▶ _PROMPT 1_: Decide whether each statement below agrees with the Ice Cube interview. Answer yes or no and quote the deciding words of the text. (a) Man Up comes out less than a year after Man Down. (b) The interview is presented in full, with no editing. (c) The conversation covers why Ice Cube trusts an A&R more than his own gut instinct.

▶ _DOCUMENT TEXT_:
——————
But this week, Ice Cube is celebrating roughly four decades in this rap sh*t. The release of his latest album, Man Up, comes less than a year after its predecessor, Man Down. Between both projects, Cube has made it clear that the world’s chaos has stirred in his soul. Each of his albums has served as an overview of social issues—from the aftermath of the Rodney King trial on The Predator to the lack of a moral code in the digital age on Man Up. “Street knowledge is something that I’ve always been proud of to push, and I feel like as long as I’m living and as long as I’m observing what’s going on around me, that I’ll always have something to rap about and always have an expression to try to put across, you know, a message or just spitting game, if I can,” he tells HotNewHipHop.
This timeliness has turned each project into a time capsule of street knowledge, a philosophy that blends lived experience with critique; knowledge that comes from navigating systems stacked against you, then reframing it as both survival strategy and truth-telling. And he delivers it as unadulterated truth—sharp, uncompromising, and not easily digestible.
Ahead of the release of Man Up and the Truth To Power: 40 Years of Attitude tour, we caught up with Ice Cube to discuss the creative process behind his new project, the evolution of hip-hop criticism, the culture’s resilience against the mainstream, and why he trusts his gut instinct more than any A&R.
This interview has been edited and condensed for clarity.
Photo by Jeremiah Lazo
HNHH: After releasing Man Down last year, you’re returning with Man Up. How do you think these projects speak to where your head is at right now, both philosophically and creatively?
Ice Cube: Creatively, I feel like I’m in a groove. I can make songs that have different angles but still have the same flavor, so to speak. And so that’s great for artists to be able to do different forms of expression, but still stay in my wheelhouse. Street knowledge is something that I’ve always been proud of, to push and I feel like as long as I’m living and as long as I’m observing what’s going on around me, that I’ll always have something to rap about and always have an expression to try to put across, you know, a message or just spitting game, if I can.
What was the recording process like for these two projects?
——————
▶ _SOURCE DATA_:
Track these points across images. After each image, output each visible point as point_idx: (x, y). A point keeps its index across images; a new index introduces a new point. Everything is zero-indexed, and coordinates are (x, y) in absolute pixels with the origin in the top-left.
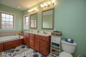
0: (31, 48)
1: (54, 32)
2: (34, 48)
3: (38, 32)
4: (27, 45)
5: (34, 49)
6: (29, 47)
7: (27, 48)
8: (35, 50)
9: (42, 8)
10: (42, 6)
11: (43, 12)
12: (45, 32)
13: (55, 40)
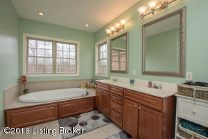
0: (113, 122)
2: (120, 125)
3: (132, 82)
4: (105, 115)
5: (121, 128)
6: (108, 120)
7: (104, 120)
8: (124, 131)
9: (143, 16)
10: (142, 10)
11: (146, 25)
12: (153, 82)
13: (194, 113)
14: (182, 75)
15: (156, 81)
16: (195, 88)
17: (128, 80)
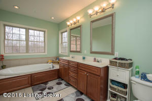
1: (116, 59)
2: (76, 87)
3: (84, 58)
5: (76, 89)
8: (79, 91)
9: (91, 15)
10: (90, 12)
11: (93, 22)
12: (97, 58)
13: (118, 76)
14: (112, 54)
15: (99, 57)
16: (118, 61)
17: (81, 57)
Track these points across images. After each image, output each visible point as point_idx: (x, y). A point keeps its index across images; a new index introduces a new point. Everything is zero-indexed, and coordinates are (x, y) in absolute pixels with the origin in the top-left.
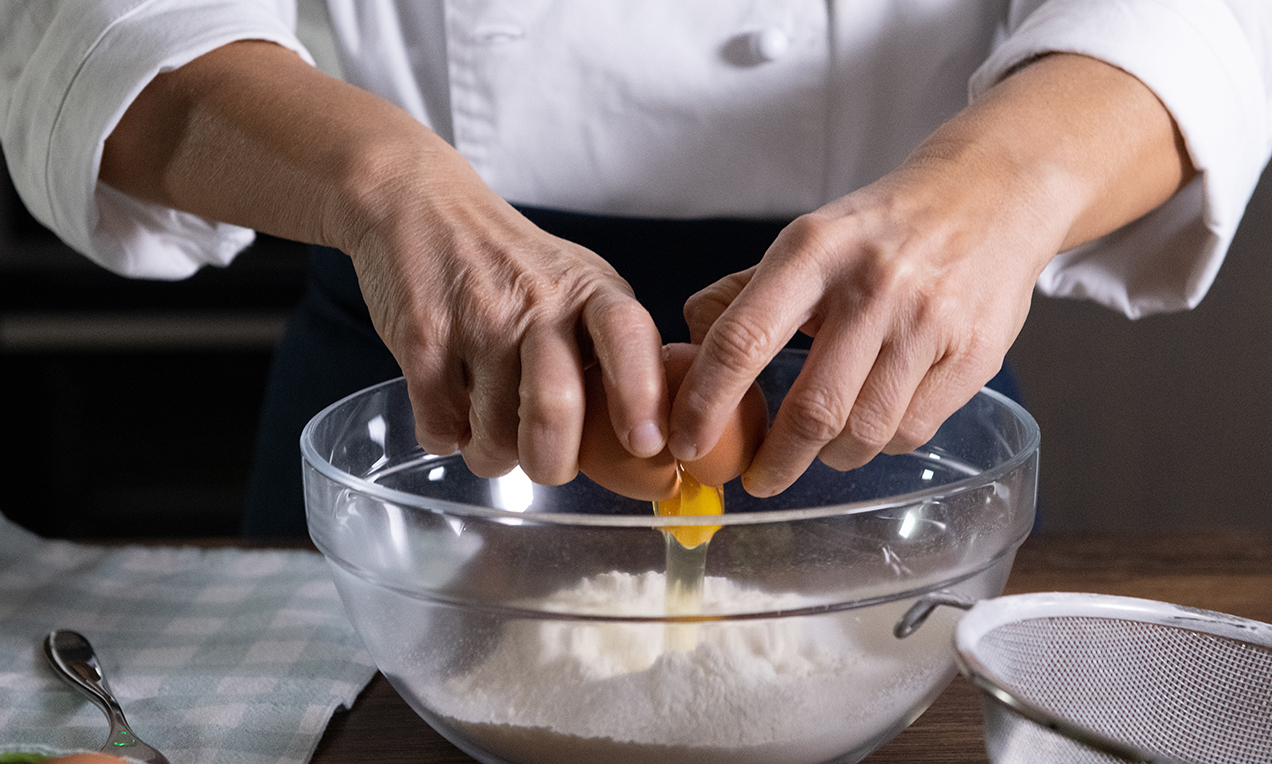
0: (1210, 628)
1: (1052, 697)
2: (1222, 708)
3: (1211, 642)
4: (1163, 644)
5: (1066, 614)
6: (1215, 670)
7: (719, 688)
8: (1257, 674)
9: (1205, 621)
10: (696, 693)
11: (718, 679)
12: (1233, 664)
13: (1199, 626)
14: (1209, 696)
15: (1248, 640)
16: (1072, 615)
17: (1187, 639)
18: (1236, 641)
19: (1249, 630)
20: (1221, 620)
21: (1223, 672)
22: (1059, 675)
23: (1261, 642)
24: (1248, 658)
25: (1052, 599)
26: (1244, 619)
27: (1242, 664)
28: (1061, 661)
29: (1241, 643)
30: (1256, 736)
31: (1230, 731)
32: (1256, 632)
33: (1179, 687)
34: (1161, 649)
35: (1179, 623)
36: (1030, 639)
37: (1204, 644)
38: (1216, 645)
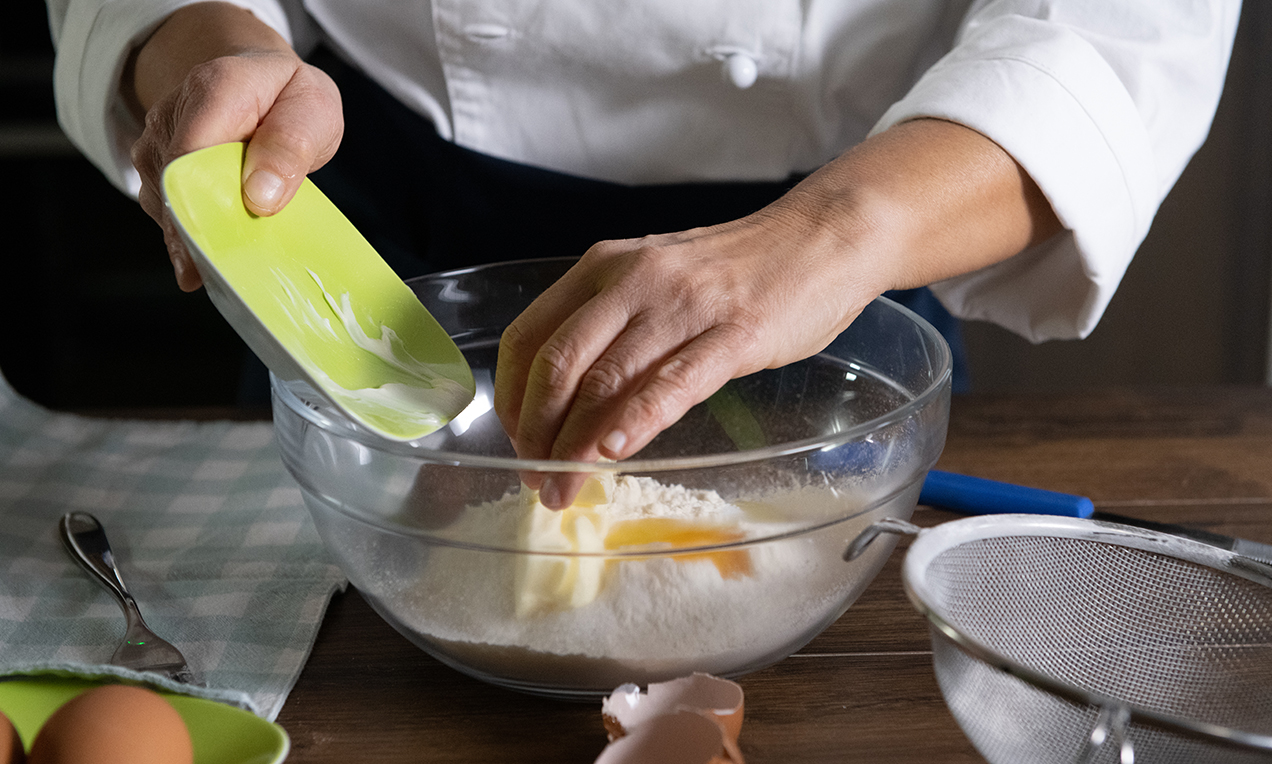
0: (1125, 542)
1: (986, 611)
2: (1137, 614)
3: (1126, 554)
4: (1083, 557)
5: (998, 535)
6: (1130, 580)
7: (676, 599)
8: (1168, 583)
9: (1121, 535)
10: (655, 604)
11: (675, 591)
12: (1146, 574)
13: (1115, 540)
14: (1124, 603)
15: (1159, 552)
16: (1003, 535)
17: (1105, 551)
18: (1148, 553)
19: (1161, 543)
20: (1135, 534)
21: (1138, 581)
22: (992, 590)
23: (1171, 554)
24: (1159, 568)
25: (985, 522)
26: (1155, 532)
27: (1154, 573)
28: (994, 577)
29: (1153, 554)
30: (1167, 639)
31: (1144, 635)
32: (1167, 544)
33: (1098, 596)
34: (1081, 562)
35: (1098, 538)
36: (967, 560)
37: (1120, 555)
38: (1130, 556)
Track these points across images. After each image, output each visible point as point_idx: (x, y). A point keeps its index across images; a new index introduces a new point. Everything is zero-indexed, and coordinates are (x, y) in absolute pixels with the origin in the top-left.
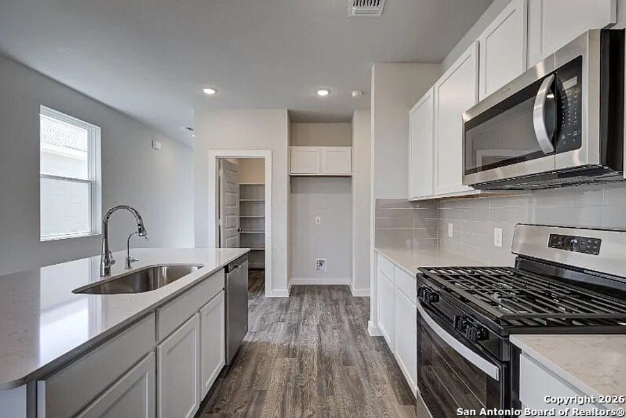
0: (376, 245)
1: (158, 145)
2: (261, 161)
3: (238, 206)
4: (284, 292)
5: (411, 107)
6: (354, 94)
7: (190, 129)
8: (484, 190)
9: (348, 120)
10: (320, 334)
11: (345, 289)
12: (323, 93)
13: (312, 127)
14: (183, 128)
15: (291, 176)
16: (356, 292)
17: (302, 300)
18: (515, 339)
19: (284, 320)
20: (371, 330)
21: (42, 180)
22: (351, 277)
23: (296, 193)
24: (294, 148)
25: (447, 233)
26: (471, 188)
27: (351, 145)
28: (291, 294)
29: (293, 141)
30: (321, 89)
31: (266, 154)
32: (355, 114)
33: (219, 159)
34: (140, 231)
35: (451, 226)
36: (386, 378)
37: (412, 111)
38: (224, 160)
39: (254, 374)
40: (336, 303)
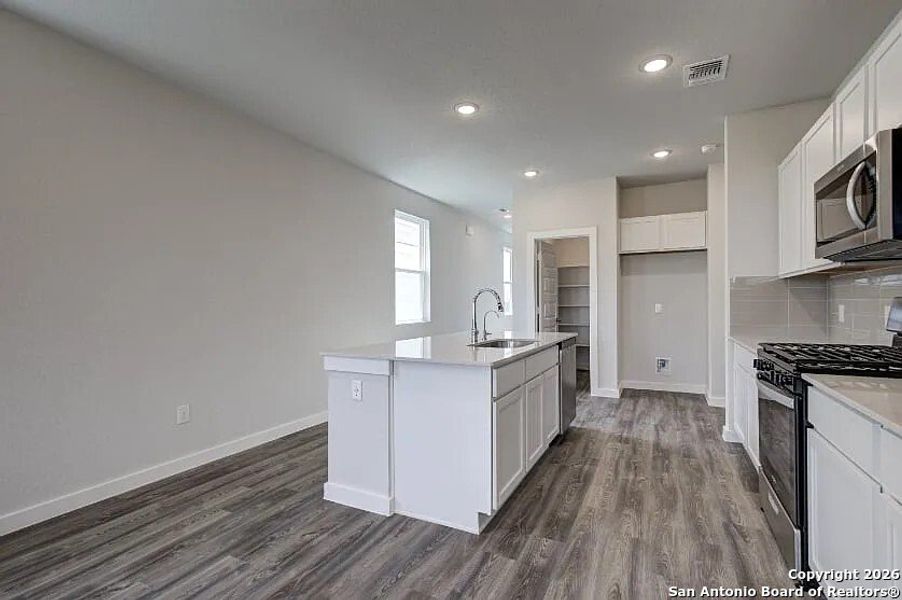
0: (732, 334)
1: (471, 230)
2: (585, 239)
3: (556, 293)
4: (614, 393)
5: (780, 163)
6: (704, 149)
7: (503, 210)
8: (846, 262)
9: (702, 176)
10: (658, 434)
11: (699, 399)
12: (661, 155)
13: (649, 191)
14: (497, 210)
15: (621, 255)
16: (712, 401)
17: (637, 402)
18: (805, 376)
19: (614, 416)
20: (727, 435)
21: (397, 274)
22: (707, 383)
23: (628, 274)
24: (624, 220)
25: (838, 318)
26: (828, 261)
27: (706, 209)
28: (622, 396)
29: (623, 212)
30: (657, 152)
31: (590, 232)
32: (710, 170)
33: (537, 241)
34: (500, 308)
35: (842, 308)
36: (735, 472)
37: (780, 167)
38: (543, 243)
39: (586, 447)
40: (683, 409)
——————
▶ _PROMPT 2_: In the records, revise the stretch from the start through the line "13: (194, 113)", replacing "top-left" with "upper-left" and changing nothing else. Leave the pictures out of your answer.

▶ _RESPONSE 1_:
(a) Yes: "comes less than a year after its predecessor, Man Down"
(b) No: "This interview has been edited and condensed for clarity."
(c) No: "why he trusts his gut instinct more than any A&R"

▶ _RESPONSE 2_:
Track these points across images. After each image, output each visible point as point_idx: (x, y). A point keeps its index across images; a new index introduces a new point. Everything is zero-indexed, and coordinates are (x, y) in absolute pixels with the origin in the upper-left.
0: (31, 48)
1: (54, 32)
2: (34, 48)
3: (38, 32)
4: (27, 45)
5: (34, 49)
6: (29, 47)
7: (27, 48)
8: (35, 50)
9: (42, 8)
10: (42, 6)
11: (43, 12)
12: (45, 32)
13: (55, 40)
0: (113, 122)
2: (120, 125)
3: (132, 82)
4: (105, 115)
5: (121, 128)
6: (108, 120)
7: (104, 120)
8: (124, 131)
9: (143, 16)
10: (142, 10)
11: (146, 25)
12: (153, 82)
13: (194, 113)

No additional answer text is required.